Plastics are widely used around the world because of their insulation, corrosion resistance, and low price. In 2016, plastic production reached 335 million tons per year, with Europe alone producing 60 million tons. Plastic production is expected to double in the next 20 years. As a result, a huge amount of plastic waste has accumulated in our environment. As of 2015, about 6,300 tons of plastic waste was generated, of which about 9% was recycled, 12% was incinerated, and 79% was deposited in landfills or the natural environment (Figure 1).
As one of the most widely used plastics in the world, polyethylene terephthalate (PET) has caused serious pollution to the environment. There are certain ways to degrade PET, however, the chemical degradation of PET needs to involve hydrolysis, thermal cracking such as strong acid and alkali, high temperature, and high pressure, then causing energy consumption and secondary pollution. PET can be recycled in various ways after being used, but the overall recycling rate is less than half, and the amount that can be reused after recycling is limited. Therefore, compared with chemical and physical recycling, enzymatic degradation of PET, as a way of biodegradation, is a more environmentally friendly degradation and recycling method.

Biological PET recycling is highly energy-intensive and the quality of the plastic decreases with each recycling cycle. Enzymes, on the other hand, only require an aqueous environment and a temperature of 65 to 70 degrees Celsius for their work. Another plus is the fact that they break down the PET into its components terephthalic acid and ethylene glycol, which can then be reused to produce new PET—resulting in a closed cycle. So far, however, biological PET recycling has only been tested by a pilot plant in France.

In this study, a high-efficiency secretion system of PET-degrading enzymes was established in Escherichia coli BL21(DE3) by using the signal peptide PelB and the colistin-releasing protein Kil, which not only improved the enzyme yield but also greatly simplified the purification process of PET-degrading enzymes. It provides a more convenient tool for the further study of the enzyme. In addition, we also rationally designed the PET hydrolase SbPETase from Schlegelella brevitalea sp. nov. and used the established secretion system to rapidly screen the triple mutants with significantly improved activity (Figure 2).
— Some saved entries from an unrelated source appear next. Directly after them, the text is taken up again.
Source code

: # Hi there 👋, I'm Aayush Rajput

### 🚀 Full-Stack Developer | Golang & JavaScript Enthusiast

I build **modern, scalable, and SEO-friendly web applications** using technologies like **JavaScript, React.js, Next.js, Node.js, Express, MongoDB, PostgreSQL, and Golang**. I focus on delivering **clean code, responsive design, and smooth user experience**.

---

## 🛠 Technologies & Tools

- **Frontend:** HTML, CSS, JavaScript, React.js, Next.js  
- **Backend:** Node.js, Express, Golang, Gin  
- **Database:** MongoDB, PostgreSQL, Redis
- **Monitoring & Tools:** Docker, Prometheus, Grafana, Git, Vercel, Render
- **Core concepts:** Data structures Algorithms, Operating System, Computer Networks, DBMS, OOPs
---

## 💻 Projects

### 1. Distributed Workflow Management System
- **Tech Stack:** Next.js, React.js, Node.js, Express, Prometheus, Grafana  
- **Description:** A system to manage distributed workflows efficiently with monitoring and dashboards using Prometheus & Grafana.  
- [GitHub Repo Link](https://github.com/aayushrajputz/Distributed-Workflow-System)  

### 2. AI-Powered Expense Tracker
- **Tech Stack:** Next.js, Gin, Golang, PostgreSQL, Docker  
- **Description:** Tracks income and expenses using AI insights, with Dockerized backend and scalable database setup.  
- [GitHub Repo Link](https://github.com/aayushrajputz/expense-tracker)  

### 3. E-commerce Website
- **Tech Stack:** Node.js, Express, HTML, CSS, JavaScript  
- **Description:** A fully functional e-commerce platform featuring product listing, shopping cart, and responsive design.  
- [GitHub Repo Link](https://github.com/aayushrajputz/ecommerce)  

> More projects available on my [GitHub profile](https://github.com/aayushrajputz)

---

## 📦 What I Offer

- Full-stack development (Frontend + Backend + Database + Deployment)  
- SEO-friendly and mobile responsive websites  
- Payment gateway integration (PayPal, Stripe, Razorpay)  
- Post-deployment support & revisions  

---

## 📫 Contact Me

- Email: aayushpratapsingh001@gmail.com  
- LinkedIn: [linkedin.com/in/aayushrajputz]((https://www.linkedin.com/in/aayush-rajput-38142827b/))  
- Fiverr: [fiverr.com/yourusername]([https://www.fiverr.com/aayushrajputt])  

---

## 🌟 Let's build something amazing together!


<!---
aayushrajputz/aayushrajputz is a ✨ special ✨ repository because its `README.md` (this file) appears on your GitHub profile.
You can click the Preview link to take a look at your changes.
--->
To construct a high-efficiency secretion system in E. coli, we developed a platform that combines signal peptide PelB (pectate lyase B signal peptide) and colicin release protein Kil. In this project, extracellular PETase was achieved by E. coli BL21(DE3) using a sec-dependent translocation signal peptide, pelB, for secretion, and the signal peptide is removed by a signal peptidase.
First, the gene SbPETase was amplified from the genome of S. brevitalea sp. nov. by PCR and cloned into the pET22b vector. The gene Kil was amplified by PCR and cloned into the pRSFduet1 vector.
Next, we extracted plasmids pET22b and pRSFduet1 from DH5α, linked the target gene and the vector into complete plasmids with homologous recombinant enzymes, and transferred the recombinant plasmids into DH5α. We send the constructed recombinant plasmid to a sequencing company for sequencing. The returned sequencing comparison results showed that there were no mutations in the ORF region, and the plasmids were successfully constructed.
Then, we purified the SbPETase protein through Ni-NTA and set up an in vitro system to confirm if SbPETase can degrade PET and BHET materials.
Finally, after identifying that SbPETase protein works well in degrading PET and BHET, we performed the following site-directed mutagenesis: L61T, W132H, and R259A. All the SbPETase mutant proteins were obtained from the cultured medium directly and an in vitro activity assay was performed, which generated two mutants (SbPETaseW132H, SbPETaseR259A) with improved catalytic efficiency of degrading PET. The activity of another mutant SbPETaseL61T was only improved towards degrading BHET. We then combined these three mutants (SbPETaseW132H, SbPETaseR259A, SbPETaseL61T), to generate three double mutants and one triple mutant. An in vitro activity assay showed that the triple mutant had the highest catalytic efficiency toward PET and BHET degradation.

1. Successfully construct pET22b-PelB-SbPETase and pRSFDeut1-Kil.
2. Expressed and purified SbPETase protein.
3. The SbPETase protein can degrade PET and BHET materials.
4. Detect the activity of SbPETase mutant proteins in degrading PET and BHET.